Education Secretary Damian Hinds says:
“We are living in a digital world with technology transforming the way we live our lives – both at home and in the workplace. But we must never think about technology for its own sake. Technology is an enabler and an enhancer. For too long in education, technology has been seen as something that adds to a teacher’s workload rather than helps to ease.”
Digitisation of resources
University students need a wide range of resources in order to complete their degree. By digitising these resources and making them available off campus, students can still access what they need in order to complete assignments away from the library. This allows students to access critical resources at a time and place convenient to them, without accessibility to a campus required.
Digitisation of resources also allows academics to more broadly share their findings and share this knowledge more freely in a student community, so learning is not confined to a lecture theatre.
Cloud Based Platforms
Another tool that sits especially well with the digitisation of resources is the use of cloud-based platforms. Examples include Rackspace, OneDrive, SharedDrive from Microsoft – which when combined with a Microsoft Office 365 license also enables Teams to be rolled out. This would help with dissertation, coursework and project-based group work, as well teachers to teacher and from teacher to student.
Teachers and lecturers can securely share and store valuable resources off the university premis, in a cloud-based platform.
This is a great way of dispensing resources to an entire cohort quickly and easily. A bonus of this is that students are able to make notes and ask questions that the other students can answer life. It also aids the management of resources and ensures the latest versions are always updated.
Cloud based platforms for study resources also aid the collaboration aspect of education, enhancing both the educational experience and sense of community – key factors in maintaining the wellbeing of students during a period of educational disruption.
The collaboration legacy
Collaborative tools will allow teachers and lecturers to keep the education of millions of young people during periods of home schooling or school closure.
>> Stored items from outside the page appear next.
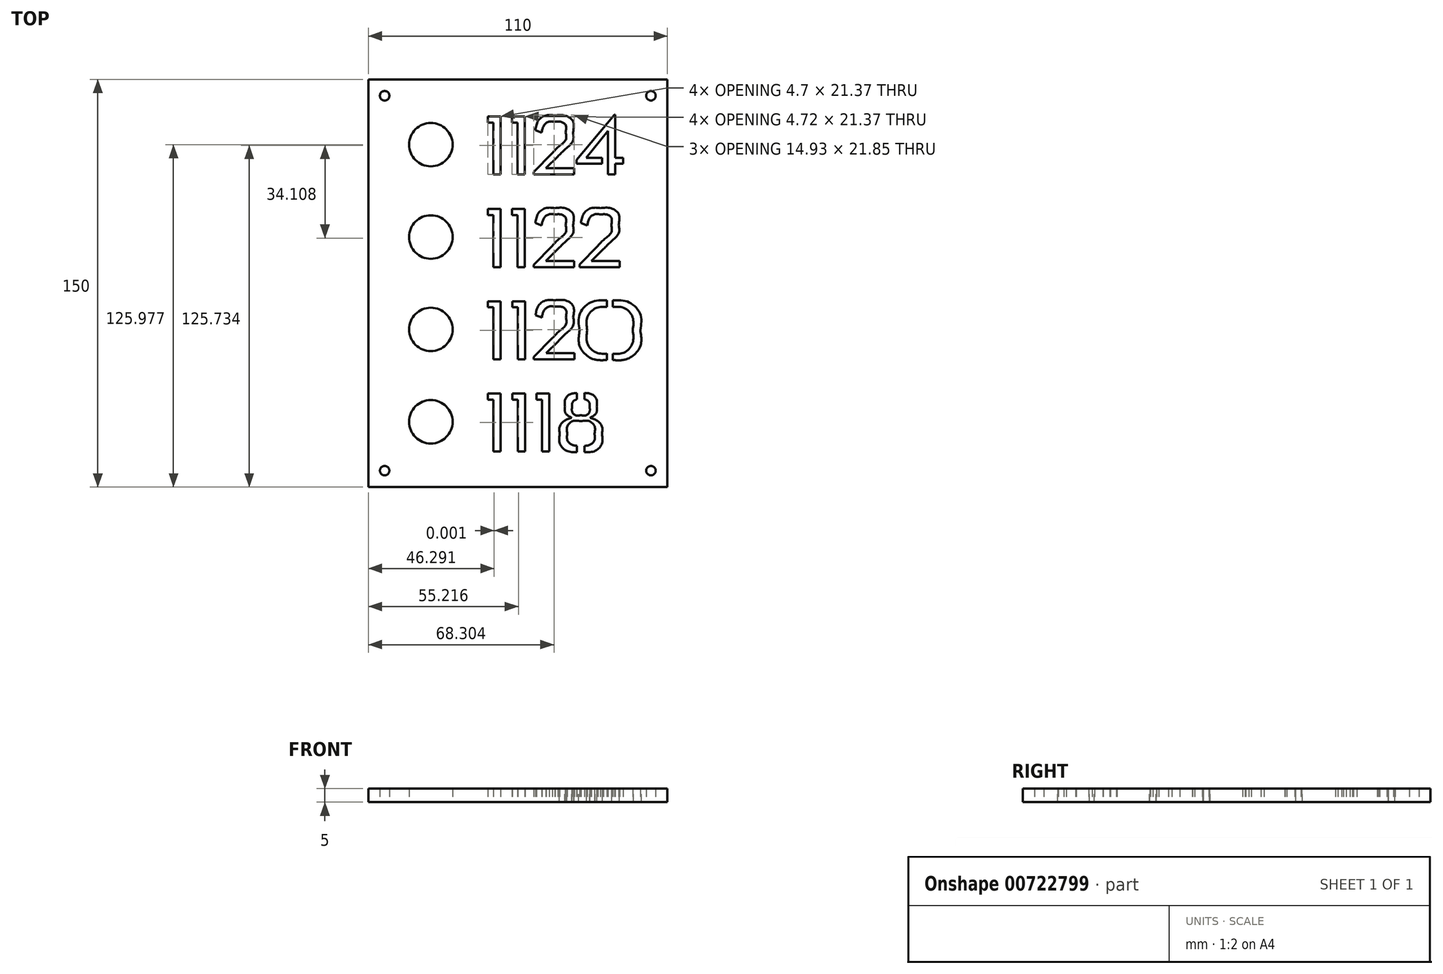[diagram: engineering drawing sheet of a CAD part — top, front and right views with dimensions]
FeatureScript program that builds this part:
annotation { "Feature Type Name" : "Feature", "Feature Type Description" : "" }
export const myFeature = defineFeature(function(context is Context, id is Id, definition is map)
    precondition{}
    {
        {
            var Q0;
            Q0=qCreatedBy(makeId("Top.planeOp"),FACE);
            var sketch = newSketch(context, id + "F0", { "sketchPlane" : qUnion([Q0])});
            skLineSegment(sketch, "E0.bottom", {"start": v(-57.93, 74.31) * mm, "end": v(52.07, 74.31) * mm});
            skLineSegment(sketch, "E0.top", {"start": v(-57.93, -75.69) * mm, "end": v(52.07, -75.69) * mm});
            skLineSegment(sketch, "E0.left", {"start": v(-57.93, 74.31) * mm, "end": v(-57.93, -75.69) * mm});
            skLineSegment(sketch, "E0.right", {"start": v(52.07, 74.31) * mm, "end": v(52.07, -75.69) * mm});
            skCircle(sketch, "E1", {"center": v(-51.93, 68.31) * mm, "radius": 1.75 * mm});
            skLineSegment(sketch, "E2.bottom", {"start": v(-57.93, 74.31) * mm, "end": v(-41.03, 74.31) * mm});
            skLineSegment(sketch, "E2.left", {"start": v(-57.93, 74.31) * mm, "end": v(-57.93, 53.12) * mm});
            skLineSegment(sketch, "E3.left", {"start": v(52.07, 74.31) * mm, "end": v(52.07, 53.12) * mm});
            skCircle(sketch, "E4", {"center": v(46.07, 68.31) * mm, "radius": 1.75 * mm});
            skCircle(sketch, "E5", {"center": v(-51.93, -69.69) * mm, "radius": 1.75 * mm});
            skCircle(sketch, "E6", {"center": v(46.07, -69.69) * mm, "radius": 1.75 * mm});
            skCircle(sketch, "E7", {"center": v(-34.93, 50.31) * mm, "radius": 8 * mm});
            skCircle(sketch, "E8", {"center": v(-34.93, 16.31) * mm, "radius": 8 * mm});
            skCircle(sketch, "E9", {"center": v(-34.93, -17.69) * mm, "radius": 8 * mm});
            skCircle(sketch, "E10", {"center": v(-34.93, -51.69) * mm, "radius": 8 * mm});
            skLineSegment(sketch, "E11", {"start": v(-13.99, 24.37) * mm, "end": v(-11.95, 24.37) * mm});
            skLineSegment(sketch, "E12", {"start": v(-11.95, 24.37) * mm, "end": v(-11.95, 5.25) * mm});
            skLineSegment(sketch, "E13", {"start": v(-11.95, 5.25) * mm, "end": v(-9.29, 5.25) * mm});
            skLineSegment(sketch, "E14", {"start": v(-9.29, 5.25) * mm, "end": v(-9.29, 26.62) * mm});
            skLineSegment(sketch, "E15", {"start": v(-9.29, 26.62) * mm, "end": v(-13.99, 26.62) * mm});
            skLineSegment(sketch, "E16", {"start": v(-13.99, 26.62) * mm, "end": v(-13.99, 24.37) * mm});
            skLineSegment(sketch, "E17", {"start": v(-5.07, 24.37) * mm, "end": v(-3.02, 24.37) * mm});
            skLineSegment(sketch, "E18", {"start": v(-3.02, 24.37) * mm, "end": v(-3.02, 5.25) * mm});
            skLineSegment(sketch, "E19", {"start": v(-3.02, 5.25) * mm, "end": v(-0.35, 5.25) * mm});
            skLineSegment(sketch, "E20", {"start": v(-0.35, 5.25) * mm, "end": v(-0.35, 26.62) * mm});
            skLineSegment(sketch, "E21", {"start": v(-0.35, 26.62) * mm, "end": v(-5.07, 26.62) * mm});
            skLineSegment(sketch, "E22", {"start": v(-5.07, 26.62) * mm, "end": v(-5.07, 24.37) * mm});
            skLineSegment(sketch, "E23", {"start": v(24.17, 7.5) * mm, "end": v(28.58, 11.87) * mm});
            skLineSegment(sketch, "E24", {"start": v(20.3, 21.5) * mm, "end": v(22.63, 20.62) * mm});
            skLineSegment(sketch, "E25", {"start": v(26.54, 13.08) * mm, "end": v(19.84, 6.27) * mm});
            skLineSegment(sketch, "E26", {"start": v(19.84, 6.27) * mm, "end": v(19.84, 5.25) * mm});
            skLineSegment(sketch, "E27", {"start": v(19.84, 5.25) * mm, "end": v(34.62, 5.25) * mm});
            skLineSegment(sketch, "E28", {"start": v(34.62, 5.25) * mm, "end": v(34.62, 7.5) * mm});
            skLineSegment(sketch, "E29", {"start": v(34.62, 7.5) * mm, "end": v(24.17, 7.5) * mm});
            skLineSegment(sketch, "E30", {"start": v(3.51, 21.5) * mm, "end": v(5.84, 20.62) * mm});
            skLineSegment(sketch, "E31", {"start": v(9.76, 13.08) * mm, "end": v(2.9, 6.12) * mm});
            skLineSegment(sketch, "E32", {"start": v(2.9, 6.12) * mm, "end": v(2.9, 5.25) * mm});
            skLineSegment(sketch, "E33", {"start": v(2.9, 5.25) * mm, "end": v(17.84, 5.25) * mm});
            skLineSegment(sketch, "E34", {"start": v(17.84, 5.25) * mm, "end": v(17.84, 7.5) * mm});
            skLineSegment(sketch, "E35", {"start": v(17.84, 7.5) * mm, "end": v(7.39, 7.5) * mm});
            skLineSegment(sketch, "E36", {"start": v(7.39, 7.5) * mm, "end": v(11.8, 11.88) * mm});
            skLineSegment(sketch, "E37", {"start": v(-13.9, -9.56) * mm, "end": v(-11.87, -9.56) * mm});
            skLineSegment(sketch, "E38", {"start": v(-11.87, -9.56) * mm, "end": v(-11.87, -28.68) * mm});
            skLineSegment(sketch, "E39", {"start": v(-11.87, -28.68) * mm, "end": v(-9.2, -28.68) * mm});
            skLineSegment(sketch, "E40", {"start": v(-9.2, -28.68) * mm, "end": v(-9.2, -7.31) * mm});
            skLineSegment(sketch, "E41", {"start": v(-9.2, -7.31) * mm, "end": v(-13.9, -7.31) * mm});
            skLineSegment(sketch, "E42", {"start": v(-13.9, -7.31) * mm, "end": v(-13.9, -9.56) * mm});
            skLineSegment(sketch, "E43", {"start": v(3.6, -12.44) * mm, "end": v(5.93, -13.31) * mm});
            skLineSegment(sketch, "E44", {"start": v(9.84, -20.85) * mm, "end": v(3, -27.81) * mm});
            skLineSegment(sketch, "E45", {"start": v(3, -27.81) * mm, "end": v(3, -28.68) * mm});
            skLineSegment(sketch, "E46", {"start": v(3, -28.68) * mm, "end": v(17.92, -28.68) * mm});
            skLineSegment(sketch, "E47", {"start": v(17.92, -28.68) * mm, "end": v(17.92, -26.43) * mm});
            skLineSegment(sketch, "E48", {"start": v(17.92, -26.43) * mm, "end": v(7.47, -26.43) * mm});
            skLineSegment(sketch, "E49", {"start": v(7.47, -26.43) * mm, "end": v(11.88, -22.06) * mm});
            skLineSegment(sketch, "E50", {"start": v(-4.99, -9.56) * mm, "end": v(-2.94, -9.56) * mm});
            skLineSegment(sketch, "E51", {"start": v(-2.94, -9.56) * mm, "end": v(-2.94, -28.68) * mm});
            skLineSegment(sketch, "E52", {"start": v(-2.94, -28.68) * mm, "end": v(-0.27, -28.68) * mm});
            skLineSegment(sketch, "E53", {"start": v(-0.27, -28.68) * mm, "end": v(-0.27, -7.31) * mm});
            skLineSegment(sketch, "E54", {"start": v(-0.27, -7.31) * mm, "end": v(-4.99, -7.31) * mm});
            skLineSegment(sketch, "E55", {"start": v(-4.99, -7.31) * mm, "end": v(-4.99, -9.56) * mm});
            skLineSegment(sketch, "E56", {"start": v(32.01, -7.03) * mm, "end": v(32.01, -9.38) * mm});
            skLineSegment(sketch, "E57", {"start": v(32.01, -26.62) * mm, "end": v(32.01, -28.96) * mm});
            skLineSegment(sketch, "E58", {"start": v(29.82, -9.4) * mm, "end": v(29.82, -7.04) * mm});
            skLineSegment(sketch, "E59", {"start": v(29.82, -28.96) * mm, "end": v(29.82, -26.6) * mm});
            skLineSegment(sketch, "E60", {"start": v(-13.99, 58.48) * mm, "end": v(-11.95, 58.48) * mm});
            skLineSegment(sketch, "E61", {"start": v(-11.95, 58.48) * mm, "end": v(-11.95, 39.36) * mm});
            skLineSegment(sketch, "E62", {"start": v(-11.95, 39.36) * mm, "end": v(-9.29, 39.36) * mm});
            skLineSegment(sketch, "E63", {"start": v(-9.29, 39.36) * mm, "end": v(-9.29, 60.73) * mm});
            skLineSegment(sketch, "E64", {"start": v(-9.29, 60.73) * mm, "end": v(-13.99, 60.73) * mm});
            skLineSegment(sketch, "E65", {"start": v(-13.99, 60.73) * mm, "end": v(-13.99, 58.48) * mm});
            skLineSegment(sketch, "E66", {"start": v(-5.07, 58.48) * mm, "end": v(-3.02, 58.48) * mm});
            skLineSegment(sketch, "E67", {"start": v(-3.02, 58.48) * mm, "end": v(-3.02, 39.36) * mm});
            skLineSegment(sketch, "E68", {"start": v(-3.02, 39.36) * mm, "end": v(-0.36, 39.36) * mm});
            skLineSegment(sketch, "E69", {"start": v(-0.36, 39.36) * mm, "end": v(-0.36, 60.73) * mm});
            skLineSegment(sketch, "E70", {"start": v(-0.36, 60.73) * mm, "end": v(-5.07, 60.73) * mm});
            skLineSegment(sketch, "E71", {"start": v(-5.07, 60.73) * mm, "end": v(-5.07, 58.48) * mm});
            skLineSegment(sketch, "E72", {"start": v(32.92, 45.52) * mm, "end": v(32.92, 61.35) * mm});
            skLineSegment(sketch, "E73", {"start": v(32.92, 61.35) * mm, "end": v(32.7, 61.35) * mm});
            skLineSegment(sketch, "E74", {"start": v(32.7, 61.35) * mm, "end": v(18.71, 44.73) * mm});
            skLineSegment(sketch, "E75", {"start": v(18.71, 44.73) * mm, "end": v(18.71, 43.32) * mm});
            skLineSegment(sketch, "E76", {"start": v(18.71, 43.32) * mm, "end": v(28.13, 43.32) * mm});
            skLineSegment(sketch, "E77", {"start": v(28.13, 43.32) * mm, "end": v(28.13, 45.52) * mm});
            skLineSegment(sketch, "E78", {"start": v(28.13, 45.52) * mm, "end": v(22.3, 45.52) * mm});
            skLineSegment(sketch, "E79", {"start": v(22.3, 45.52) * mm, "end": v(30.3, 55.31) * mm});
            skLineSegment(sketch, "E80", {"start": v(30.3, 55.31) * mm, "end": v(30.3, 39.36) * mm});
            skLineSegment(sketch, "E81", {"start": v(30.3, 39.36) * mm, "end": v(32.92, 39.36) * mm});
            skLineSegment(sketch, "E82", {"start": v(32.92, 39.36) * mm, "end": v(32.92, 43.32) * mm});
            skLineSegment(sketch, "E83", {"start": v(32.92, 43.32) * mm, "end": v(35.8, 43.32) * mm});
            skLineSegment(sketch, "E84", {"start": v(35.8, 43.32) * mm, "end": v(35.8, 45.52) * mm});
            skLineSegment(sketch, "E85", {"start": v(35.8, 45.52) * mm, "end": v(32.92, 45.52) * mm});
            skLineSegment(sketch, "E86", {"start": v(3.51, 55.6) * mm, "end": v(5.84, 54.73) * mm});
            skLineSegment(sketch, "E87", {"start": v(9.76, 47.2) * mm, "end": v(2.9, 40.23) * mm});
            skLineSegment(sketch, "E88", {"start": v(2.9, 40.23) * mm, "end": v(2.9, 39.36) * mm});
            skLineSegment(sketch, "E89", {"start": v(2.9, 39.36) * mm, "end": v(17.84, 39.36) * mm});
            skLineSegment(sketch, "E90", {"start": v(17.84, 39.36) * mm, "end": v(17.84, 41.6) * mm});
            skLineSegment(sketch, "E91", {"start": v(17.84, 41.6) * mm, "end": v(7.38, 41.6) * mm});
            skLineSegment(sketch, "E92", {"start": v(7.38, 41.6) * mm, "end": v(11.8, 45.98) * mm});
            skLineSegment(sketch, "E93", {"start": v(-13.92, -43.54) * mm, "end": v(-11.89, -43.54) * mm});
            skLineSegment(sketch, "E94", {"start": v(-11.89, -43.54) * mm, "end": v(-11.89, -62.66) * mm});
            skLineSegment(sketch, "E95", {"start": v(-11.89, -62.66) * mm, "end": v(-9.22, -62.66) * mm});
            skLineSegment(sketch, "E96", {"start": v(-9.22, -62.66) * mm, "end": v(-9.22, -41.29) * mm});
            skLineSegment(sketch, "E97", {"start": v(-9.22, -41.29) * mm, "end": v(-13.92, -41.29) * mm});
            skLineSegment(sketch, "E98", {"start": v(-13.92, -41.29) * mm, "end": v(-13.92, -43.54) * mm});
            skLineSegment(sketch, "E99", {"start": v(-5, -43.54) * mm, "end": v(-2.95, -43.54) * mm});
            skLineSegment(sketch, "E100", {"start": v(-2.95, -43.54) * mm, "end": v(-2.95, -62.66) * mm});
            skLineSegment(sketch, "E101", {"start": v(-2.95, -62.66) * mm, "end": v(-0.29, -62.66) * mm});
            skLineSegment(sketch, "E102", {"start": v(-0.29, -62.66) * mm, "end": v(-0.29, -41.29) * mm});
            skLineSegment(sketch, "E103", {"start": v(-0.29, -41.29) * mm, "end": v(-5, -41.29) * mm});
            skLineSegment(sketch, "E104", {"start": v(-5, -41.29) * mm, "end": v(-5, -43.54) * mm});
            skLineSegment(sketch, "E105", {"start": v(21.62, -41.08) * mm, "end": v(21.62, -43.4) * mm});
            skLineSegment(sketch, "E106", {"start": v(18.86, -43.44) * mm, "end": v(18.86, -41.1) * mm});
            skLineSegment(sketch, "E107", {"start": v(18.86, -62.89) * mm, "end": v(18.86, -60.53) * mm});
            skLineSegment(sketch, "E108", {"start": v(21.62, -60.55) * mm, "end": v(21.62, -62.9) * mm});
            skLineSegment(sketch, "E109", {"start": v(3.91, -43.54) * mm, "end": v(5.98, -43.54) * mm});
            skLineSegment(sketch, "E110", {"start": v(5.98, -43.54) * mm, "end": v(5.98, -62.66) * mm});
            skLineSegment(sketch, "E111", {"start": v(5.98, -62.66) * mm, "end": v(8.65, -62.66) * mm});
            skLineSegment(sketch, "E112", {"start": v(8.65, -62.66) * mm, "end": v(8.65, -41.29) * mm});
            skLineSegment(sketch, "E113", {"start": v(8.65, -41.29) * mm, "end": v(3.91, -41.29) * mm});
            skLineSegment(sketch, "E114", {"start": v(3.91, -41.29) * mm, "end": v(3.91, -43.54) * mm});
            skFitSpline(sketch, "E115", {"points": [v(28.58, 11.87) * mm, v(31.3, 14.54) * mm, v(34.16, 17.66) * mm, v(34.16, 20.75) * mm]});
            skFitSpline(sketch, "E116", {"points": [v(34.16, 20.75) * mm, v(34.16, 24.79) * mm, v(31.17, 26.95) * mm, v(27.46, 26.95) * mm]});
            skFitSpline(sketch, "E117", {"points": [v(27.46, 26.95) * mm, v(24.13, 26.95) * mm, v(21.38, 25) * mm, v(20.3, 21.5) * mm]});
            skFitSpline(sketch, "E118", {"points": [v(22.63, 20.62) * mm, v(23.33, 23.04) * mm, v(25.13, 24.62) * mm, v(27.46, 24.62) * mm]});
            skFitSpline(sketch, "E119", {"points": [v(27.46, 24.62) * mm, v(29.67, 24.62) * mm, v(31.46, 23.45) * mm, v(31.46, 20.75) * mm]});
            skFitSpline(sketch, "E120", {"points": [v(31.46, 20.75) * mm, v(31.46, 18) * mm, v(29, 15.58) * mm, v(26.54, 13.08) * mm]});
            skFitSpline(sketch, "E121", {"points": [v(11.8, 11.88) * mm, v(14.5, 14.54) * mm, v(17.38, 17.66) * mm, v(17.38, 20.75) * mm]});
            skFitSpline(sketch, "E122", {"points": [v(17.38, 20.75) * mm, v(17.38, 24.79) * mm, v(14.38, 26.95) * mm, v(10.68, 26.95) * mm]});
            skFitSpline(sketch, "E123", {"points": [v(10.68, 26.95) * mm, v(7.34, 26.95) * mm, v(4.6, 25) * mm, v(3.51, 21.5) * mm]});
            skFitSpline(sketch, "E124", {"points": [v(5.84, 20.62) * mm, v(6.55, 23.04) * mm, v(8.34, 24.62) * mm, v(10.68, 24.62) * mm]});
            skFitSpline(sketch, "E125", {"points": [v(10.68, 24.62) * mm, v(12.88, 24.62) * mm, v(14.67, 23.45) * mm, v(14.67, 20.75) * mm]});
            skFitSpline(sketch, "E126", {"points": [v(14.67, 20.75) * mm, v(14.67, 18) * mm, v(12.22, 15.58) * mm, v(9.76, 13.08) * mm]});
            skFitSpline(sketch, "E127", {"points": [v(11.88, -22.06) * mm, v(14.6, -19.4) * mm, v(17.47, -16.27) * mm, v(17.47, -13.19) * mm]});
            skFitSpline(sketch, "E128", {"points": [v(17.47, -13.19) * mm, v(17.47, -9.15) * mm, v(14.47, -6.98) * mm, v(10.76, -6.98) * mm]});
            skFitSpline(sketch, "E129", {"points": [v(10.76, -6.98) * mm, v(7.43, -6.98) * mm, v(4.68, -8.94) * mm, v(3.6, -12.44) * mm]});
            skFitSpline(sketch, "E130", {"points": [v(5.93, -13.31) * mm, v(6.64, -10.9) * mm, v(8.43, -9.31) * mm, v(10.76, -9.31) * mm]});
            skFitSpline(sketch, "E131", {"points": [v(10.76, -9.31) * mm, v(12.97, -9.31) * mm, v(14.76, -10.48) * mm, v(14.76, -13.19) * mm]});
            skFitSpline(sketch, "E132", {"points": [v(14.76, -13.19) * mm, v(14.76, -15.94) * mm, v(12.3, -18.35) * mm, v(9.84, -20.85) * mm]});
            skFitSpline(sketch, "E133", {"points": [v(32.01, -9.38) * mm, v(36.3, -9.86) * mm, v(39.33, -13.27) * mm, v(39.33, -17.98) * mm]});
            skFitSpline(sketch, "E134", {"points": [v(39.33, -17.98) * mm, v(39.33, -22.64) * mm, v(36.3, -26.12) * mm, v(32.01, -26.62) * mm]});
            skFitSpline(sketch, "E135", {"points": [v(32.01, -28.96) * mm, v(37.62, -28.45) * mm, v(42.12, -23.9) * mm, v(42.12, -17.98) * mm]});
            skFitSpline(sketch, "E136", {"points": [v(42.12, -17.98) * mm, v(42.12, -12.01) * mm, v(37.62, -7.53) * mm, v(32.01, -7.03) * mm]});
            skFitSpline(sketch, "E137", {"points": [v(29.82, -26.6) * mm, v(25.62, -26.07) * mm, v(22.63, -22.6) * mm, v(22.63, -17.98) * mm]});
            skFitSpline(sketch, "E138", {"points": [v(22.63, -17.98) * mm, v(22.63, -13.3) * mm, v(25.62, -9.91) * mm, v(29.82, -9.4) * mm]});
            skFitSpline(sketch, "E139", {"points": [v(29.82, -7.04) * mm, v(24.3, -7.58) * mm, v(19.84, -12.05) * mm, v(19.84, -17.98) * mm]});
            skFitSpline(sketch, "E140", {"points": [v(19.84, -17.98) * mm, v(19.84, -23.87) * mm, v(24.3, -28.4) * mm, v(29.82, -28.96) * mm]});
            skFitSpline(sketch, "E141", {"points": [v(11.8, 45.98) * mm, v(14.5, 48.65) * mm, v(17.38, 51.77) * mm, v(17.38, 54.85) * mm]});
            skFitSpline(sketch, "E142", {"points": [v(17.38, 54.85) * mm, v(17.38, 58.9) * mm, v(14.38, 61.06) * mm, v(10.68, 61.06) * mm]});
            skFitSpline(sketch, "E143", {"points": [v(10.68, 61.06) * mm, v(7.34, 61.06) * mm, v(4.6, 59.1) * mm, v(3.51, 55.6) * mm]});
            skFitSpline(sketch, "E144", {"points": [v(5.84, 54.73) * mm, v(6.55, 57.15) * mm, v(8.34, 58.73) * mm, v(10.68, 58.73) * mm]});
            skFitSpline(sketch, "E145", {"points": [v(10.68, 58.73) * mm, v(12.88, 58.73) * mm, v(14.67, 57.56) * mm, v(14.67, 54.85) * mm]});
            skFitSpline(sketch, "E146", {"points": [v(14.67, 54.85) * mm, v(14.67, 52.1) * mm, v(12.22, 49.69) * mm, v(9.76, 47.2) * mm]});
            skFitSpline(sketch, "E147", {"points": [v(23.6, -50.24) * mm, v(25.06, -49.41) * mm, v(26.1, -48.04) * mm, v(26.1, -46.12) * mm]});
            skFitSpline(sketch, "E148", {"points": [v(26.1, -46.12) * mm, v(26.1, -43.7) * mm, v(24.38, -41.6) * mm, v(21.62, -41.08) * mm]});
            skFitSpline(sketch, "E149", {"points": [v(21.62, -43.4) * mm, v(22.77, -43.85) * mm, v(23.48, -44.89) * mm, v(23.48, -46.24) * mm]});
            skFitSpline(sketch, "E150", {"points": [v(23.48, -46.24) * mm, v(23.48, -48.04) * mm, v(22.23, -49.29) * mm, v(20.27, -49.29) * mm]});
            skFitSpline(sketch, "E151", {"points": [v(20.27, -49.29) * mm, v(18.35, -49.29) * mm, v(17.06, -48.04) * mm, v(17.06, -46.24) * mm]});
            skFitSpline(sketch, "E152", {"points": [v(17.06, -46.24) * mm, v(17.06, -44.92) * mm, v(17.76, -43.9) * mm, v(18.86, -43.44) * mm]});
            skFitSpline(sketch, "E153", {"points": [v(18.86, -41.1) * mm, v(16.14, -41.63) * mm, v(14.44, -43.72) * mm, v(14.44, -46.12) * mm]});
            skFitSpline(sketch, "E154", {"points": [v(14.44, -46.12) * mm, v(14.44, -48.04) * mm, v(15.48, -49.41) * mm, v(16.94, -50.24) * mm]});
            skFitSpline(sketch, "E155", {"points": [v(16.94, -50.24) * mm, v(14.31, -51.24) * mm, v(12.52, -53.4) * mm, v(12.52, -56.24) * mm]});
            skFitSpline(sketch, "E156", {"points": [v(12.52, -56.24) * mm, v(12.52, -59.67) * mm, v(15.03, -62.36) * mm, v(18.86, -62.89) * mm]});
            skFitSpline(sketch, "E157", {"points": [v(18.86, -60.53) * mm, v(16.69, -60.01) * mm, v(15.27, -58.29) * mm, v(15.27, -56.03) * mm]});
            skFitSpline(sketch, "E158", {"points": [v(15.27, -56.03) * mm, v(15.27, -53.37) * mm, v(17.23, -51.45) * mm, v(20.27, -51.45) * mm]});
            skFitSpline(sketch, "E159", {"points": [v(20.27, -51.45) * mm, v(23.35, -51.45) * mm, v(25.3, -53.37) * mm, v(25.3, -56.03) * mm]});
            skFitSpline(sketch, "E160", {"points": [v(25.3, -56.03) * mm, v(25.3, -58.3) * mm, v(23.86, -60.05) * mm, v(21.62, -60.55) * mm]});
            skFitSpline(sketch, "E161", {"points": [v(21.62, -62.9) * mm, v(25.52, -62.39) * mm, v(28.02, -59.69) * mm, v(28.02, -56.24) * mm]});
            skFitSpline(sketch, "E162", {"points": [v(28.02, -56.24) * mm, v(28.02, -53.4) * mm, v(26.22, -51.24) * mm, v(23.6, -50.24) * mm]});
            skLineSegment(sketch, "E163", {"start": v(-57.93, 39.31) * mm, "end": v(52.07, 39.31) * mm});
            skLineSegment(sketch, "E164", {"start": v(-57.93, 5.31) * mm, "end": v(52.07, 5.31) * mm});
            skLineSegment(sketch, "E165", {"start": v(-57.93, -28.69) * mm, "end": v(52.07, -28.69) * mm});
            skSolve(sketch);
        }
        {
            var Q0;
            Q0 = qSketchRegion(id + "F0", true);
            extrude(context, id + "F1", {"entities" : qUnion([Q0]), "depth" : 5 * mm, "offsetDistance" : 25 * mm});
        }
    });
The tools serve a practical purpose in providing the ability to access educational resources remotely but perhaps more importantly, go beyond this and help to keep students motivated and connected to eachother and to their teacher. This supports their wellbeing and creates a sense of wider community as they would experience in the class room or lecture theatre.
One such example would be PurpleMash – an app used for primary teachers to even use it just to create a class blog – to keep lines of communication open with young pupils. This can go far with mental wellbeing – those perhaps too young to understand why school is closed and why they cant see their teacher or friends at present. It also benefits the teachers who may feel powerless to help their pupils at present yet want to hear how they are getting on without the management of receiving individual emails each day.
When the crisis is over these tools will have gained further traction in mainstream education, leaving behind a collaboration legacy.